***** TEXT PASSAGE *****

Economic systems and structures that see no problem with the infinite growth of needs and wants, that is, insatiable consumerism, also face the same problem.  Firm competition that puts no limits in the acquisition of advantages by using designs and usage of materials that are appealing but hurt the environment is also counter to a strategy of environmental sustainability.  Finally, unrestricted energy use from all sources of power generation while we allow the other three factors to grow is also a dead-end from an environmental standpoint.

The above approach of capturing the human impact on the environment demonstrates that we have to perform a very delicate balancing act among competing ideas and beliefs as well as pragmatic realities.  To get on an environment-friendly trajectory, it is important we come to accept as our common goal the sustainability and even betterment of the natural environment.  Our big challenge is to not only accept that goal but also to adjust human activity to serve this goal.  This is no different from the use of goals to guide political, economic, business and a whole lot of other areas of human life.  Even religions use goals (like the salvation of the soul) to guide human behavior.

*****

**TASK LIST**
1. Reproduce the part of the records that opens with the line containing "common name: Rock tassel grass" and runs through the end of the records, keeping both ends, and leave the pictures out.
2. Continue the passage on human impact and environmental sustainability, starting after its final sentence.

***** DATASET RECORDS *****

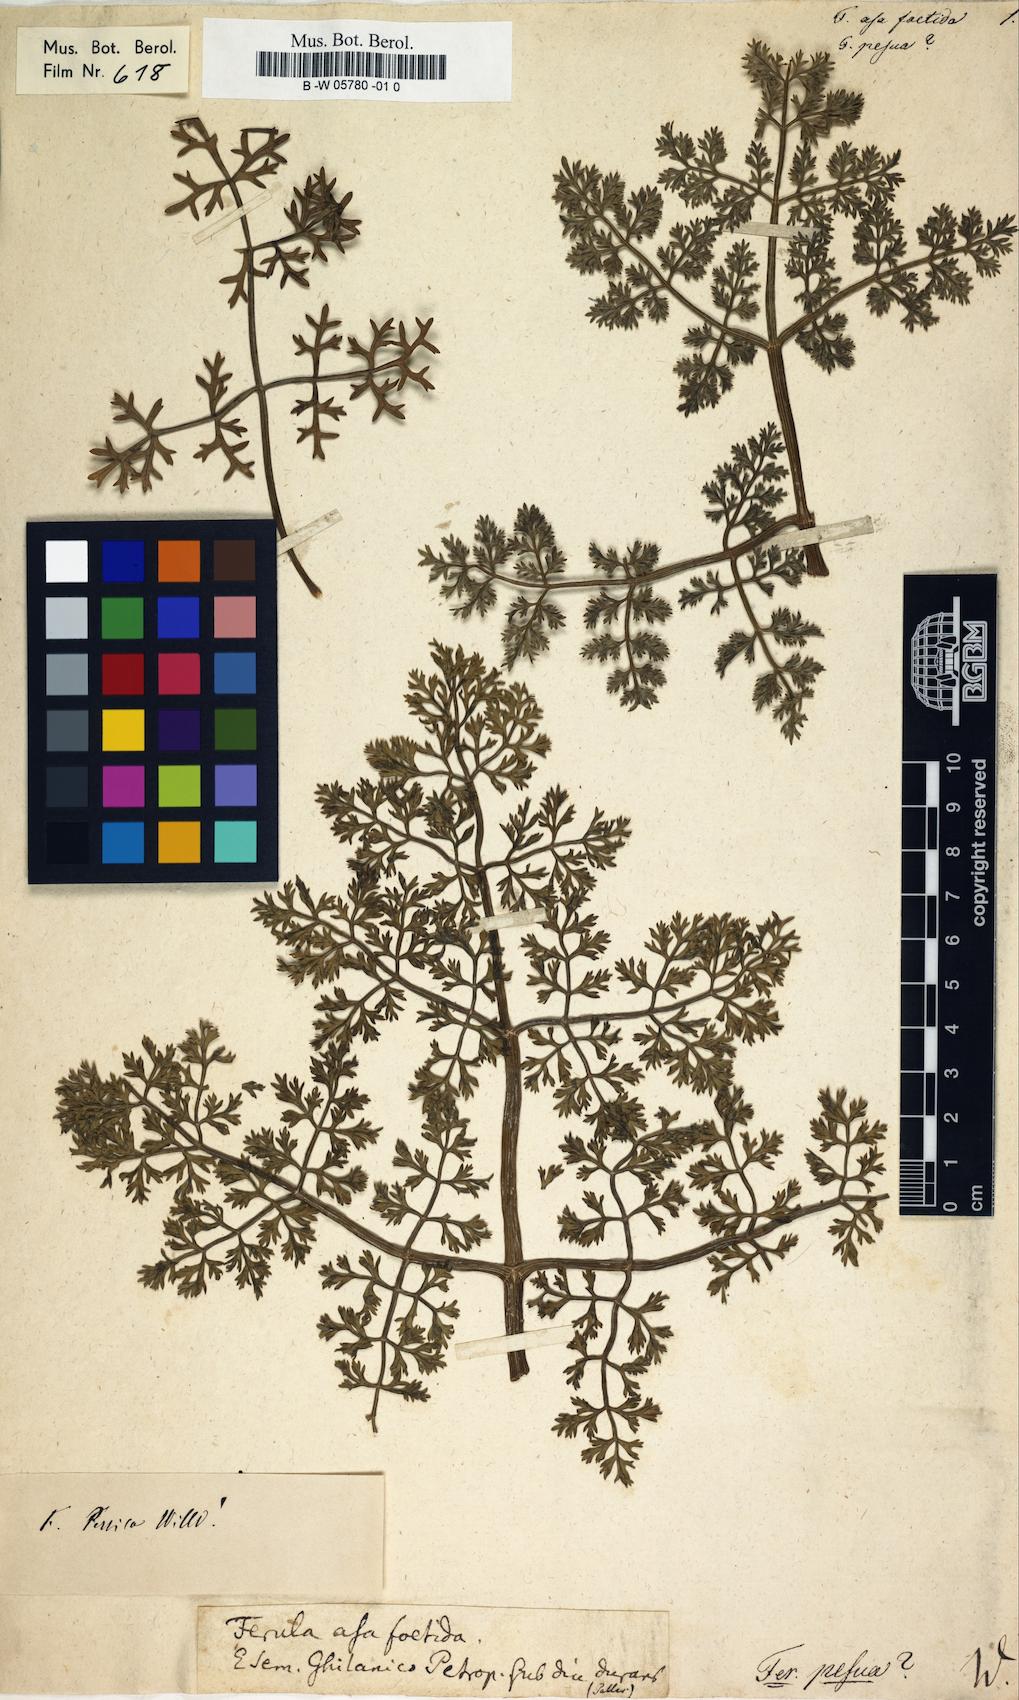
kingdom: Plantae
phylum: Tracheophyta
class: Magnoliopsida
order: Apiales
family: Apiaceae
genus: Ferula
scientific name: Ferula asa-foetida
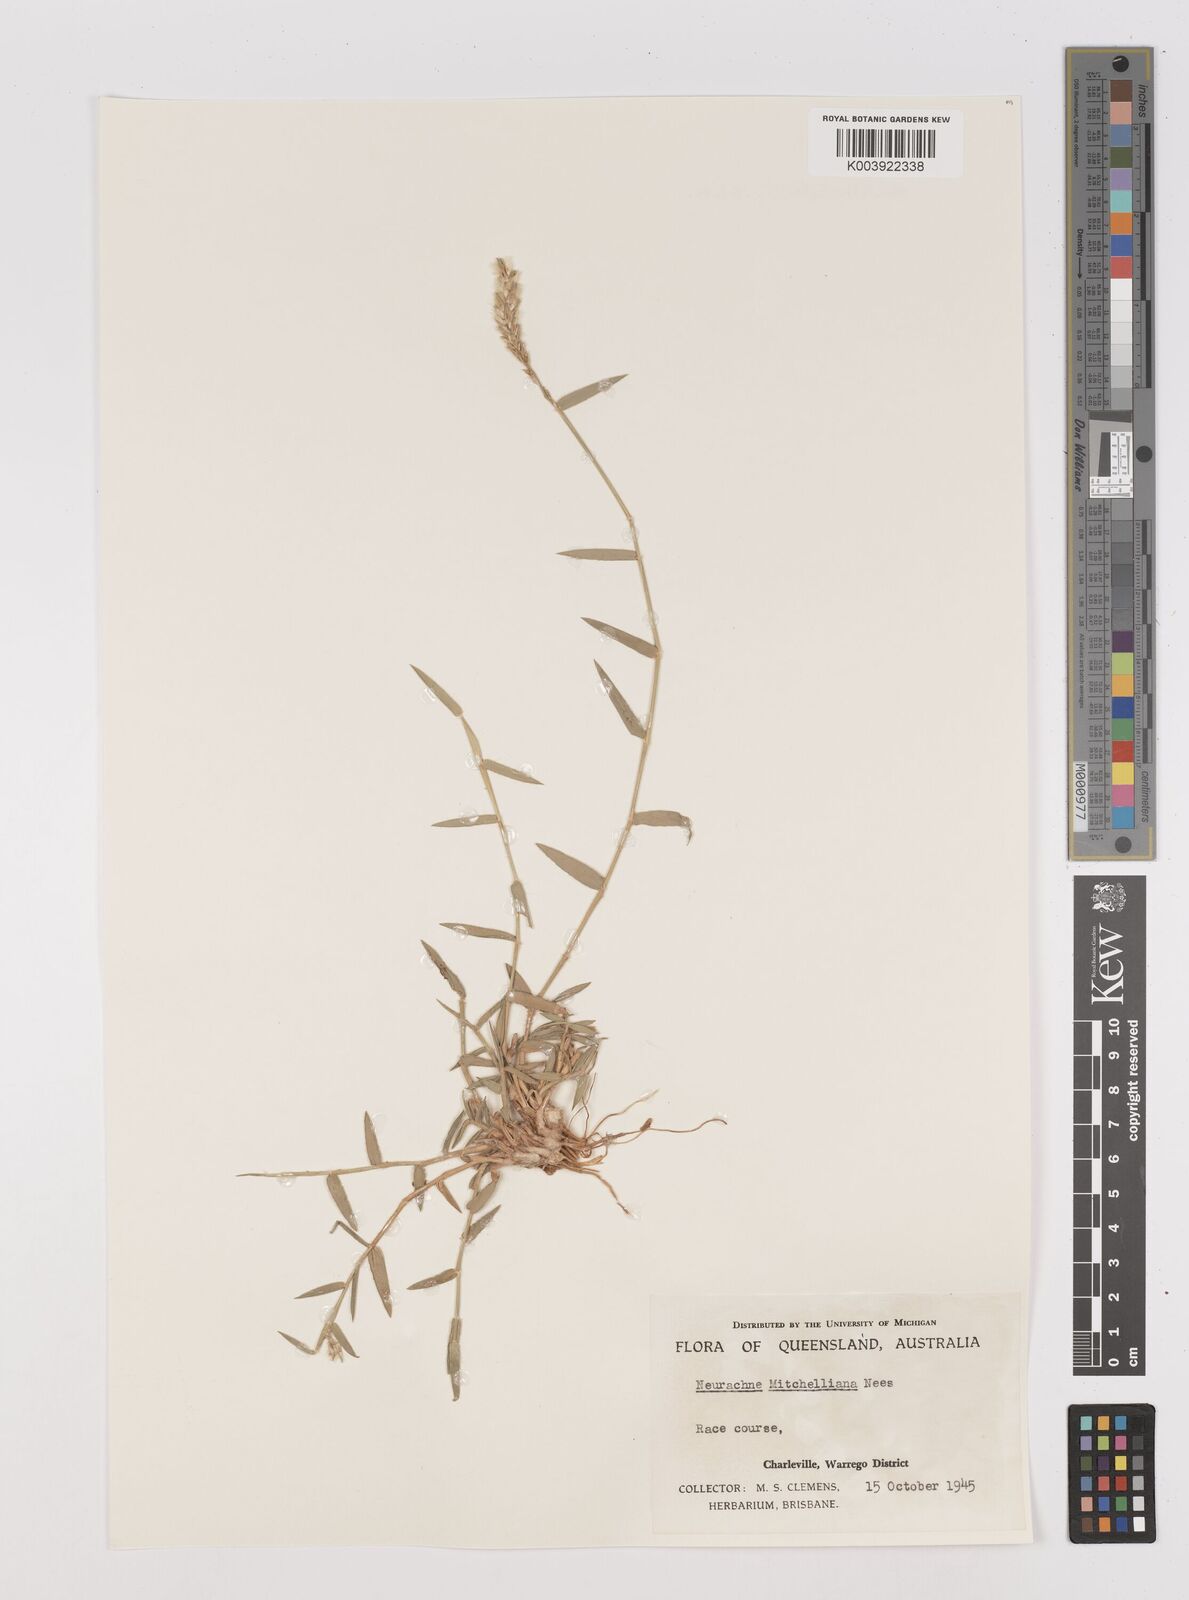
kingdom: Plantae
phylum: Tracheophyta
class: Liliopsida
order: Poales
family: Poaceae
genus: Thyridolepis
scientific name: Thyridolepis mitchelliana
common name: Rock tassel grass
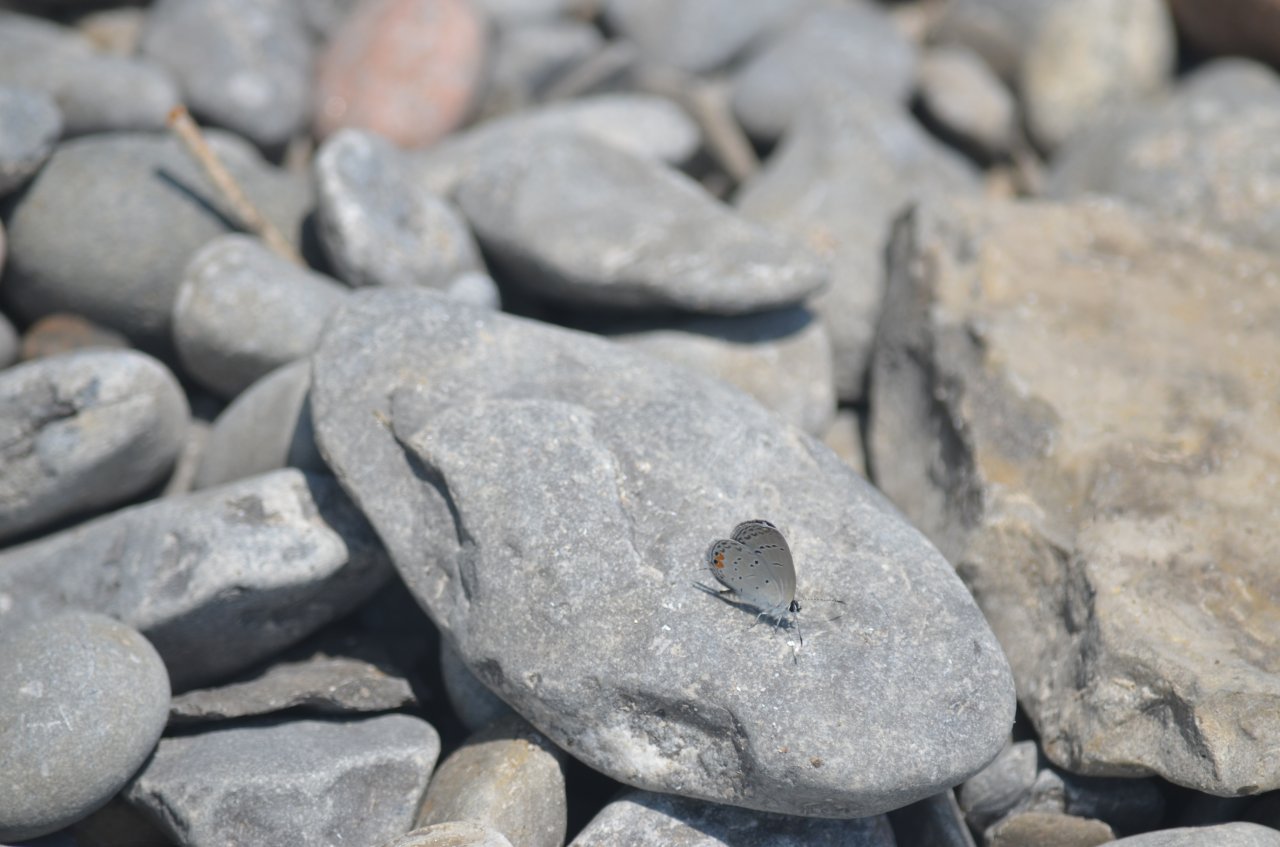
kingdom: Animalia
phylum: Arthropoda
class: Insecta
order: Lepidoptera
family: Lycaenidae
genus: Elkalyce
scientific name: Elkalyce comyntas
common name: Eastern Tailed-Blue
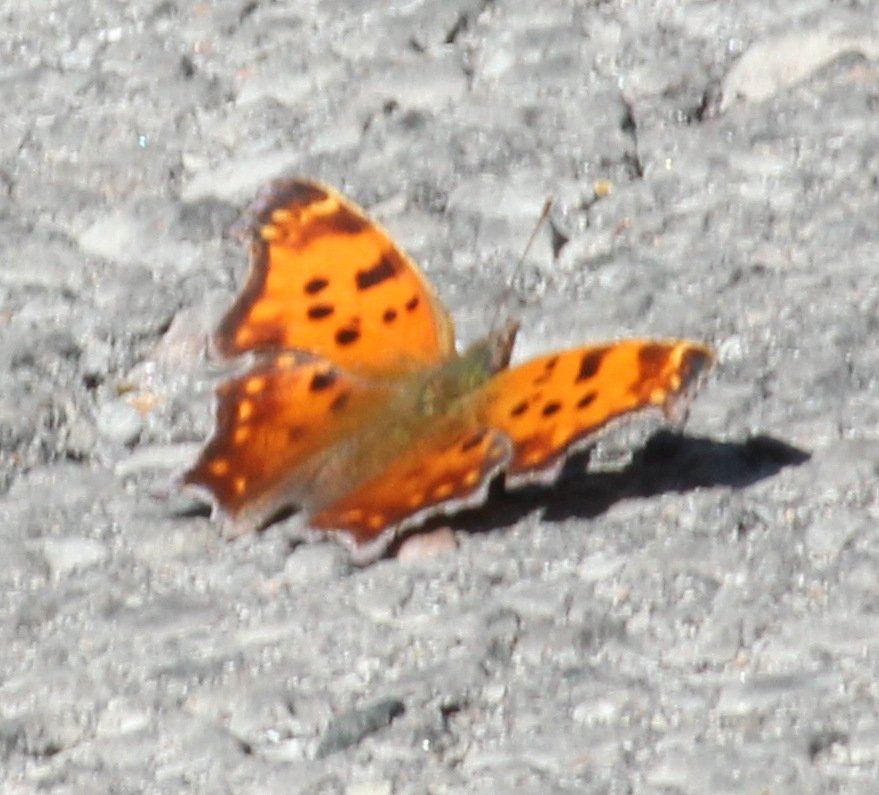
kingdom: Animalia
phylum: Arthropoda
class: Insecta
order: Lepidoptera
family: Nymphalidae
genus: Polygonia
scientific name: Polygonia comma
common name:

*****

**ANSWERS BY TASK**
1.
common name: Rock tassel grass
kingdom: Animalia
phylum: Arthropoda
class: Insecta
order: Lepidoptera
family: Lycaenidae
genus: Elkalyce
scientific name: Elkalyce comyntas
common name: Eastern Tailed-Blue
kingdom: Animalia
phylum: Arthropoda
class: Insecta
order: Lepidoptera
family: Nymphalidae
genus: Polygonia
scientific name: Polygonia comma
common name:

2.
Programmatically (that is, as a program of action) to achieve environmental goals, it may not be necessary all countries act the same way on all the factors that affect the human impact on the environment.  What is of importance is we all, individually and collectively, aim for the same goal of doing no harm to planet earth, i.e., its environment and its species.

To do this, we need to rely on constructive behavior on an individual and national scale.  Just like religious and secular beliefs shape individual behavior from a moral standpoint, the same can be done for ideas that aim to be environment-friendly.  That’s where the education of the public, and especially of young people, becomes important, since it is knowledge about and empathy for our planet and all its species that can guide each one of us toward planet-friendly lifestyles. 

This is not a project of a few countries alone.  We need cooperation across nations.  The magnitude of the environmental project is enormous, both in terms of the risks it holds for humans and our obligation toward the other species.  That’s why I think our current inter-country squabbles seem to be trivial compared to the big project we all face.

To apply what Benjamin Franklin said about the dangers of discord among the American rebels, we can also say “We must hang together, or most assuredly, we shall all hang separately.”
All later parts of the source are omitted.